L'Autriche reconnaît des failles de renseignement en amont de l'attentat de Vienne
- Avec AFP
Signalé par le renseignement slovaque, ayant bénéficié d'une remise de peine après avoir tenté de rejoindre la Syrie et passé par un programme de déradicalisation manqué, comment le djihadiste Kujtim Fejzulai a-t-il pu tromper le BVT autrichien ?
Failles du service de renseignement, programme de déradicalisation ayant échoué à repérer la dangerosité de l'assaillant : le gouvernement autrichien a admis des erreurs le 4 novembre 2020, deux jours après l'attentat islamiste meurtrier qui a endeuillé Vienne.
Kujtim Fejzulai, le terroriste de vingt ans qui a ouvert le feu le soir du 2 novembre en plein centre ville, tuant quatre personnes et faisant plusieurs blessés, avait apparemment commencé à fomenter son projet dès l'été.
Ayant prêté allégeance au groupe djihadiste Daesh, qui a revendiqué l'attentat, il avait tenté de se procurer des munitions en Slovaquie. Les services secrets de ce pays voisin de l'Autriche avaient alors alerté leurs homologues à Vienne, a expliqué le 4 novembre le ministre de l'Intérieur Karl Nehammer.
«Il y a manifestement eu par la suite un problème au niveau de la communication», a-t-il déploré, visiblement ébranlé, selon l'AFP.
Et d'accuser son prédécesseur libéral-nationaliste, Herbert Kickl, «d'avoir causé des dommages durables, pour ne pas dire détruit» le BVT (Bureau pour la protection de la Constitution et la lutte contre le terrorisme).
Peu auparavant, ce même Herbert Kickl avait, devant la presse, dénoncé les ratés du renseignement autrichien, document à l'appui. «La question se pose de savoir si cet attentat aurait pu être évité.
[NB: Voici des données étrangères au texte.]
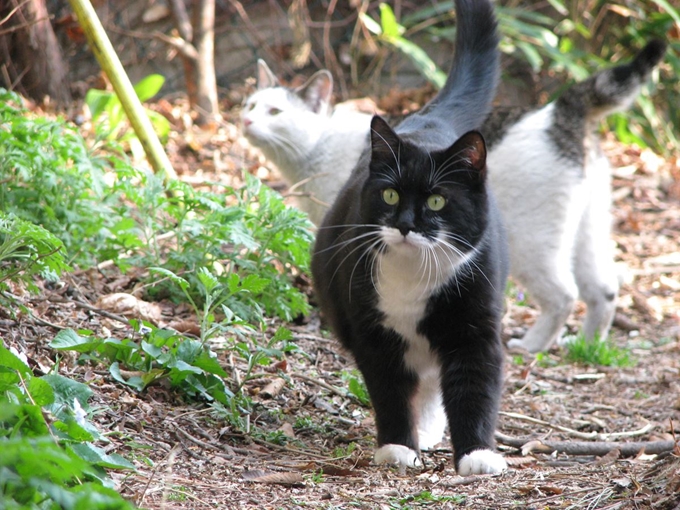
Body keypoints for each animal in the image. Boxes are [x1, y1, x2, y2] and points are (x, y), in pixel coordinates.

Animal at [240, 39, 668, 352]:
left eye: (275, 112)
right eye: (250, 104)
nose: (245, 119)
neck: (319, 144)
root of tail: (559, 112)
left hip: (533, 240)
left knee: (565, 294)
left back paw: (532, 345)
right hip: (587, 228)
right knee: (604, 290)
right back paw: (588, 347)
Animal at [310, 0, 508, 474]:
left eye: (436, 201)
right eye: (389, 194)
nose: (404, 223)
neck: (413, 276)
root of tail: (430, 119)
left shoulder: (477, 325)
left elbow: (475, 385)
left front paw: (477, 454)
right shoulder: (372, 330)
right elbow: (389, 389)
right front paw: (398, 446)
De notre point de vue, oui», avait-il lâché.
«Personne ne l'aurait cru capable d'un tel acte», assure l'avocat du djihadiste
Autre interrogation : comment Kujtim Fejzulai, «soldat du califat», a-t-il pu échapper au suivi des autorités judiciaires, dont il était connu ? Car cet Autrichien, dont les parents sont originaires de Macédoine du Nord, avait été condamné à une peine de prison en avril 2019 pour avoir essayé de rejoindre les rangs des combattants djihadistes en Syrie mais il avait été relâché au mois de décembre, de manière anticipée.
Intégré dans un programme de «déradicalisation», Kujtim Fejzulai avait réussi à «tromper» les personnes chargées de son suivi, a regretté le ministre de l'Intérieur. Ce n'était «certainement pas une bonne décision», a fustigé le chancelier conservateur Sebastian Kurz.
«Personne ne l'aurait cru capable d'un tel acte», a réagi auprès de l'AFP l'avocat Nikolaus Rast, qui avait défendu le djihadiste lors de son procès en avril 2019.
Après l'attaque qui a fait quatre morts... l'enquête suit son cours
Les enquêteurs, qui ont saisi «une grande quantité de matériel» au cours de perquisitions, cherchent par ailleurs à déterminer d'éventuelles complicités.
Ils interrogeaient toujours le 4 novembre 14 personnes, «âgées de 18 à 28 ans, issues de l'immigration et certaines n'étant pas des citoyens autrichiens» selon le ministre. Et précisent que l'analyse des vidéos, transmises à la police par les nombreux témoins de l'attentat, «a conforté la théorie d'un auteur unique».
Pour des experts évoqués par l'AFP, ce n'était qu'une question de temps avant que l'Autriche, vivier de «toute une nébuleuse islamique» avec de nombreux candidats au jihad, ne soit prise pour cible à son tour.
Dans une interview à la presse allemande, Sebastian Kurz a appelé l'Union européenne à mieux lutter contre l'«islam politique», une «idéologie» qui représente un «danger» pour le «modèle de vie européen».